-- Begin SOURCE EXTRACT --

By Riya Bhattacharjee
Thursday July 16, 2009 - 10:35:00 AM
Healthy Heavenly Foods proprietor Ann Vu prepares Vietnamese chicken noodle salad at her shop at the Bear’s Lair Food Court Monday morning.
Riya Bhattacharjee
Healthy Heavenly Foods proprietor Ann Vu prepares Vietnamese chicken noodle salad at her shop at the Bear’s Lair Food Court Monday morning.
Ann Vu and Dona Ngo, a Healthy Heavenly Foods employee for 12 years, serves lunch to UC Berkeley students and staff Monday.
Riya Bhattacharjee
Ann Vu and Dona Ngo, a Healthy Heavenly Foods employee for 12 years, serves lunch to UC Berkeley students and staff Monday.

Plans to revitalize UC Berkeley’s Lower Sproul Plaza may have dire consequences for small, family-owned businesses on campus.  

Faced with the worst financial crisis since it almost went bankrupt in 1998, the Associated Students of the University of California Auxiliary, the administrative wing of the campus’ student government, is scrambling to find ways to stay afloat—even going as far as to restructure its $3 million annual budget and lay off staff. 

The Store Operations Board of the auxiliary, which manages ASUC’s commercial activities, has plans to improve Lower Sproul Plaza, the site of the Student Union, to attract more foot traffic and bolster declining revenue. 

However, not everyone is cooperating. 

A small but growing group of students and community members have voiced concern about the board’s recent decision to raise rents for the three independent food vendors at the Student Union’s Bear’s Lair Food Court, a move the opponents say will threaten the owners’ livelihood and result in fast-food chains taking over their spots. 

Other terms and conditions for the vendors’ new lease agreement with the auxiliary mandate that vendors will need to generate $400,000 in annual sales by the end of their second year. If not, their contracts can be terminated. The vendors will also have to share a percentage of their profits with the landlord and invest in equipment upgrades and storefront improvements. 

For at least one food vendor, this pretty much means the end.

-- End SOURCE EXTRACT --

SHORT PROBLEM A: Retype the passage of the article about the Bear's Lair food vendors starting with "The Store Operations" and going on through "bolster declining revenue.".
SHORT PROBLEM B: Reproduce only the entries starting with the line with "83: (146, 255)" and going on through the line with "89: (542, 989)", replacing "255" with "265" and leaving everything else unchanged.
The article and the entries have no connection to each other.

-- Begin INPUT MATERIAL --

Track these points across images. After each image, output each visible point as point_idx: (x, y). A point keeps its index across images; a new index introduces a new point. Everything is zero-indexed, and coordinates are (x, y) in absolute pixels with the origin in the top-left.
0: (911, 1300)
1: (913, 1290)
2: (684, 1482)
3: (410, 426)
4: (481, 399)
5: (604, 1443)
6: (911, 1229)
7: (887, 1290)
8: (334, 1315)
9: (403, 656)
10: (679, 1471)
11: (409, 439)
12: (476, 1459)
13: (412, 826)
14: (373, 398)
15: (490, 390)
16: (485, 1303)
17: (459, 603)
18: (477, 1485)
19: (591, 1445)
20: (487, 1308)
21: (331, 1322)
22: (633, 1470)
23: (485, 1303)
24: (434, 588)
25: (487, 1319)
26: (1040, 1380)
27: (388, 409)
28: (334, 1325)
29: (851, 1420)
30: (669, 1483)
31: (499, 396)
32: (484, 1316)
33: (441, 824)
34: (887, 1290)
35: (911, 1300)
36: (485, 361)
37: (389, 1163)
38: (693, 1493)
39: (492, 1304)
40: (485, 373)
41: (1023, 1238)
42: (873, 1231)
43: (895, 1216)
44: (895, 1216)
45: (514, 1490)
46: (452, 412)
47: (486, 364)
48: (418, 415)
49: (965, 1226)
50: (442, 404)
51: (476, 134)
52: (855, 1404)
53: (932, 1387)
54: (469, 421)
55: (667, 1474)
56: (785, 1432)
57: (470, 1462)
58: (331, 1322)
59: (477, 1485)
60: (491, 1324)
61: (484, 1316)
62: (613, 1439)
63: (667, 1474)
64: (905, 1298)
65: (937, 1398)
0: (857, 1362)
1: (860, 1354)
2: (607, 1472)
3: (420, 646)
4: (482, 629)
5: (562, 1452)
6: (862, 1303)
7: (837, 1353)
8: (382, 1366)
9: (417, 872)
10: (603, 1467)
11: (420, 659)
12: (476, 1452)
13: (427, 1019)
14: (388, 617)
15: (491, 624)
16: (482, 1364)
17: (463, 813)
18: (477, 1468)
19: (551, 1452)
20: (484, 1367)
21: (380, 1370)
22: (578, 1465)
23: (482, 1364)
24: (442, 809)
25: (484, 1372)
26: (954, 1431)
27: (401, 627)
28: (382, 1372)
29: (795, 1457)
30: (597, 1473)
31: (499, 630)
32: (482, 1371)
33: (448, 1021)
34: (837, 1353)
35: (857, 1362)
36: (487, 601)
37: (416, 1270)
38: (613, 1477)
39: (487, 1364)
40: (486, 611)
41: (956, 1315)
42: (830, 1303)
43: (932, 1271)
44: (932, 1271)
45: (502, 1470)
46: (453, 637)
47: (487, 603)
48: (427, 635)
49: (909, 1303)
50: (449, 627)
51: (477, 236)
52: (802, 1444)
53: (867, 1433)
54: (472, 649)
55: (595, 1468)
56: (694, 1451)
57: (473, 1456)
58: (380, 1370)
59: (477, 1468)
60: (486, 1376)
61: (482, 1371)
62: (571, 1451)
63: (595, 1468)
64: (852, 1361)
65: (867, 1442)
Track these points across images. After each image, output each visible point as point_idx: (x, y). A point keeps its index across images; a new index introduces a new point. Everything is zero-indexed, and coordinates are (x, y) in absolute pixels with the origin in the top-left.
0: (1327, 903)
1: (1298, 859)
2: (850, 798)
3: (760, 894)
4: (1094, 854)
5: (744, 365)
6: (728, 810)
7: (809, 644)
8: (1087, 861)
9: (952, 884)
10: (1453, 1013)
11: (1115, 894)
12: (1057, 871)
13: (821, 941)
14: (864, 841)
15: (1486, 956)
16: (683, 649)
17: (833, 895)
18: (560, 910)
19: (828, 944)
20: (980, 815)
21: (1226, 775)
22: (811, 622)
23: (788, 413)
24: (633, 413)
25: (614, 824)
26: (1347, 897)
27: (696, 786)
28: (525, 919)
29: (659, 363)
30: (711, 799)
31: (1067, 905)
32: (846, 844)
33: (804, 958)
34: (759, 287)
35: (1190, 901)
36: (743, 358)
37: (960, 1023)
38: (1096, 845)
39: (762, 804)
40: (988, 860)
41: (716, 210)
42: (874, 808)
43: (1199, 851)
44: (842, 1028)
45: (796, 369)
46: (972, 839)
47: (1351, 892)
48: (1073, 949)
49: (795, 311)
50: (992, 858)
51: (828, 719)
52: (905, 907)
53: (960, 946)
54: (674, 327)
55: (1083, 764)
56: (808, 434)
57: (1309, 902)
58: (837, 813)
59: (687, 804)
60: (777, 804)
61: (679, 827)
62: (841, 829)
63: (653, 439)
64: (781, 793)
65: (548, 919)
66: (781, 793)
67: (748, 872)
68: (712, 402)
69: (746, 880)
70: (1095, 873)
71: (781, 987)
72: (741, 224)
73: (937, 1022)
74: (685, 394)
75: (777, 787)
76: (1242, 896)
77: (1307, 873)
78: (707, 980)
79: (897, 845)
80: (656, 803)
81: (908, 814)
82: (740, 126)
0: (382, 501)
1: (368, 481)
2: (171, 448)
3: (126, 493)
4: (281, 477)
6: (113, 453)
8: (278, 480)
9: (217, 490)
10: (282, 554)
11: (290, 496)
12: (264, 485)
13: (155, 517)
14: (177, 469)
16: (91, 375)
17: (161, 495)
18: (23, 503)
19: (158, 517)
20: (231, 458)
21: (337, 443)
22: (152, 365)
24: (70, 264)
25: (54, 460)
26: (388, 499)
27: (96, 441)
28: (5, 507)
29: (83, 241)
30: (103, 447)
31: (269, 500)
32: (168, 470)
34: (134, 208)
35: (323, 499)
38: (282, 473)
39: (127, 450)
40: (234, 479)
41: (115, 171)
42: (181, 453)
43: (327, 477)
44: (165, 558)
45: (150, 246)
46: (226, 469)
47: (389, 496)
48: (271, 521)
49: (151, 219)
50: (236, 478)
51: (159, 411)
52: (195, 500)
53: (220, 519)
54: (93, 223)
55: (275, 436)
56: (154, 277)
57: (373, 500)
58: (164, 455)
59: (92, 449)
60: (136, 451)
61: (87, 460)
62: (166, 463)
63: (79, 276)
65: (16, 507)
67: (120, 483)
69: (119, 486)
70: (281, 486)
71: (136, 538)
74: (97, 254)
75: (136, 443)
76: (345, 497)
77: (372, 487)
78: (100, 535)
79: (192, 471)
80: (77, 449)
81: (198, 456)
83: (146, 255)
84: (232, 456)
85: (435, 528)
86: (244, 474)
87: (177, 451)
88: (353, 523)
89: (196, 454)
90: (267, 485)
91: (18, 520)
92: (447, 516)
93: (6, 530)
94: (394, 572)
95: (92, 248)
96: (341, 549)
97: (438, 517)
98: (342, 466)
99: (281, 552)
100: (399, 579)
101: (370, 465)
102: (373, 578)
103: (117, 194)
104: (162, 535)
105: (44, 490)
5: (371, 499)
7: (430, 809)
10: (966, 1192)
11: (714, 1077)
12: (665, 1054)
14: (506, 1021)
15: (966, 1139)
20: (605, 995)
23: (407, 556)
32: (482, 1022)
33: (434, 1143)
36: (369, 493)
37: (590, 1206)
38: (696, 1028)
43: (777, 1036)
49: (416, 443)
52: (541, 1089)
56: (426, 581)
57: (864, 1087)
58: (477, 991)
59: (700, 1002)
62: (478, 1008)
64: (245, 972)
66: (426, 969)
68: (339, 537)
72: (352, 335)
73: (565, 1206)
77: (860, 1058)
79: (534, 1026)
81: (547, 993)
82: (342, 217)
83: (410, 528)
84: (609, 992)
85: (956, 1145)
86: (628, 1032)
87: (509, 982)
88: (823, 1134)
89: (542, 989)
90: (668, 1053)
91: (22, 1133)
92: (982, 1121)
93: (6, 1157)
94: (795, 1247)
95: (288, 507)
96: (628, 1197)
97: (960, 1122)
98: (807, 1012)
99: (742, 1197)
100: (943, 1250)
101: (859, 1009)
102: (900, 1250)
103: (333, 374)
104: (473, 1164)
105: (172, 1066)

-- End INPUT MATERIAL --

WORKED SOLUTION A:
The Store Operations Board of the auxiliary, which manages ASUC’s commercial activities, has plans to improve Lower Sproul Plaza, the site of the Student Union, to attract more foot traffic and bolster declining revenue.

WORKED SOLUTION B:
83: (146, 265)
84: (232, 456)
85: (435, 528)
86: (244, 474)
87: (177, 451)
88: (353, 523)
89: (196, 454)
90: (267, 485)
91: (18, 520)
92: (447, 516)
93: (6, 530)
94: (394, 572)
95: (92, 248)
96: (341, 549)
97: (438, 517)
98: (342, 466)
99: (281, 552)
100: (399, 579)
101: (370, 465)
102: (373, 578)
103: (117, 194)
104: (162, 535)
105: (44, 490)
5: (371, 499)
7: (430, 809)
10: (966, 1192)
11: (714, 1077)
12: (665, 1054)
14: (506, 1021)
15: (966, 1139)
20: (605, 995)
23: (407, 556)
32: (482, 1022)
33: (434, 1143)
36: (369, 493)
37: (590, 1206)
38: (696, 1028)
43: (777, 1036)
49: (416, 443)
52: (541, 1089)
56: (426, 581)
57: (864, 1087)
58: (477, 991)
59: (700, 1002)
62: (478, 1008)
64: (245, 972)
66: (426, 969)
68: (339, 537)
72: (352, 335)
73: (565, 1206)
77: (860, 1058)
79: (534, 1026)
81: (547, 993)
82: (342, 217)
83: (410, 528)
84: (609, 992)
85: (956, 1145)
86: (628, 1032)
87: (509, 982)
88: (823, 1134)
89: (542, 989)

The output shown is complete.